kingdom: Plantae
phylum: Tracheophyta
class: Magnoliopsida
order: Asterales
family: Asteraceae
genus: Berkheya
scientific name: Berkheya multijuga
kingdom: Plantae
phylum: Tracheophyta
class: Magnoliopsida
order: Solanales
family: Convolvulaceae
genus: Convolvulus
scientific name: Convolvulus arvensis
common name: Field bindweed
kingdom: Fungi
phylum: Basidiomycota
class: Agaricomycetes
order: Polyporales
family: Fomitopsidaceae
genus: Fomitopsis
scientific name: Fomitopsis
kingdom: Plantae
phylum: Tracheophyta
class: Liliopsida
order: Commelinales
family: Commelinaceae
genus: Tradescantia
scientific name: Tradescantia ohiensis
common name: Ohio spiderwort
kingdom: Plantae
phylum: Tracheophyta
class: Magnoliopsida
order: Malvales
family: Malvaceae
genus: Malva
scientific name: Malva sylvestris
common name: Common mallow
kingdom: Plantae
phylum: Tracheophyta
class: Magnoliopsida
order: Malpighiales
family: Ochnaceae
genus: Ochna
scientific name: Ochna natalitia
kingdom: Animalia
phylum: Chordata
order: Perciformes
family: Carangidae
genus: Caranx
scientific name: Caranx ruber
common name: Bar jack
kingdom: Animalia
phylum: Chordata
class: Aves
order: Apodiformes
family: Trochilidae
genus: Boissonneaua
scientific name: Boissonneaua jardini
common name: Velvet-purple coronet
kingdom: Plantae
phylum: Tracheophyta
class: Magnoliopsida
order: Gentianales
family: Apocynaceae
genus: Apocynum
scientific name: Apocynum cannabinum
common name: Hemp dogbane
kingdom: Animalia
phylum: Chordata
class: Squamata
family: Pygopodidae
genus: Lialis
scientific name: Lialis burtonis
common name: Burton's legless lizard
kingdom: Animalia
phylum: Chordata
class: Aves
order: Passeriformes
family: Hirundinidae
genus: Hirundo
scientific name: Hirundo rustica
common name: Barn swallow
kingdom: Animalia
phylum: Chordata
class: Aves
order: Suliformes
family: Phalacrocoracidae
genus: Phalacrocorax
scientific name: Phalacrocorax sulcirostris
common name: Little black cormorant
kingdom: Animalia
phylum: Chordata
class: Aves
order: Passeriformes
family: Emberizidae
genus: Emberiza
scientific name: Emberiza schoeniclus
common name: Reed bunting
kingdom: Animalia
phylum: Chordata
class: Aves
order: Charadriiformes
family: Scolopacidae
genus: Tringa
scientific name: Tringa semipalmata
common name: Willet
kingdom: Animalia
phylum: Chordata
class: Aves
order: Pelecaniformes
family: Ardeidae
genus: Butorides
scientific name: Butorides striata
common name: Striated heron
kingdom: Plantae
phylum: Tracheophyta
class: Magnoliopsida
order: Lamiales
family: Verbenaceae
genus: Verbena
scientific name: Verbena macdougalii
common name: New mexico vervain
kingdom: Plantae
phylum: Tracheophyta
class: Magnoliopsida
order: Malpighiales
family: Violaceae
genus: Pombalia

» **REQUIRED TASK**
Give back every line of the items above word for word, with nothing added, dropped, or changed.

» **COMPLETED TASK**
kingdom: Plantae
phylum: Tracheophyta
class: Magnoliopsida
order: Asterales
family: Asteraceae
genus: Berkheya
scientific name: Berkheya multijuga
kingdom: Plantae
phylum: Tracheophyta
class: Magnoliopsida
order: Solanales
family: Convolvulaceae
genus: Convolvulus
scientific name: Convolvulus arvensis
common name: Field bindweed
kingdom: Fungi
phylum: Basidiomycota
class: Agaricomycetes
order: Polyporales
family: Fomitopsidaceae
genus: Fomitopsis
scientific name: Fomitopsis
kingdom: Plantae
phylum: Tracheophyta
class: Liliopsida
order: Commelinales
family: Commelinaceae
genus: Tradescantia
scientific name: Tradescantia ohiensis
common name: Ohio spiderwort
kingdom: Plantae
phylum: Tracheophyta
class: Magnoliopsida
order: Malvales
family: Malvaceae
genus: Malva
scientific name: Malva sylvestris
common name: Common mallow
kingdom: Plantae
phylum: Tracheophyta
class: Magnoliopsida
order: Malpighiales
family: Ochnaceae
genus: Ochna
scientific name: Ochna natalitia
kingdom: Animalia
phylum: Chordata
order: Perciformes
family: Carangidae
genus: Caranx
scientific name: Caranx ruber
common name: Bar jack
kingdom: Animalia
phylum: Chordata
class: Aves
order: Apodiformes
family: Trochilidae
genus: Boissonneaua
scientific name: Boissonneaua jardini
common name: Velvet-purple coronet
kingdom: Plantae
phylum: Tracheophyta
class: Magnoliopsida
order: Gentianales
family: Apocynaceae
genus: Apocynum
scientific name: Apocynum cannabinum
common name: Hemp dogbane
kingdom: Animalia
phylum: Chordata
class: Squamata
family: Pygopodidae
genus: Lialis
scientific name: Lialis burtonis
common name: Burton's legless lizard
kingdom: Animalia
phylum: Chordata
class: Aves
order: Passeriformes
family: Hirundinidae
genus: Hirundo
scientific name: Hirundo rustica
common name: Barn swallow
kingdom: Animalia
phylum: Chordata
class: Aves
order: Suliformes
family: Phalacrocoracidae
genus: Phalacrocorax
scientific name: Phalacrocorax sulcirostris
common name: Little black cormorant
kingdom: Animalia
phylum: Chordata
class: Aves
order: Passeriformes
family: Emberizidae
genus: Emberiza
scientific name: Emberiza schoeniclus
common name: Reed bunting
kingdom: Animalia
phylum: Chordata
class: Aves
order: Charadriiformes
family: Scolopacidae
genus: Tringa
scientific name: Tringa semipalmata
common name: Willet
kingdom: Animalia
phylum: Chordata
class: Aves
order: Pelecaniformes
family: Ardeidae
genus: Butorides
scientific name: Butorides striata
common name: Striated heron
kingdom: Plantae
phylum: Tracheophyta
class: Magnoliopsida
order: Lamiales
family: Verbenaceae
genus: Verbena
scientific name: Verbena macdougalii
common name: New mexico vervain
kingdom: Plantae
phylum: Tracheophyta
class: Magnoliopsida
order: Malpighiales
family: Violaceae
genus: Pombalia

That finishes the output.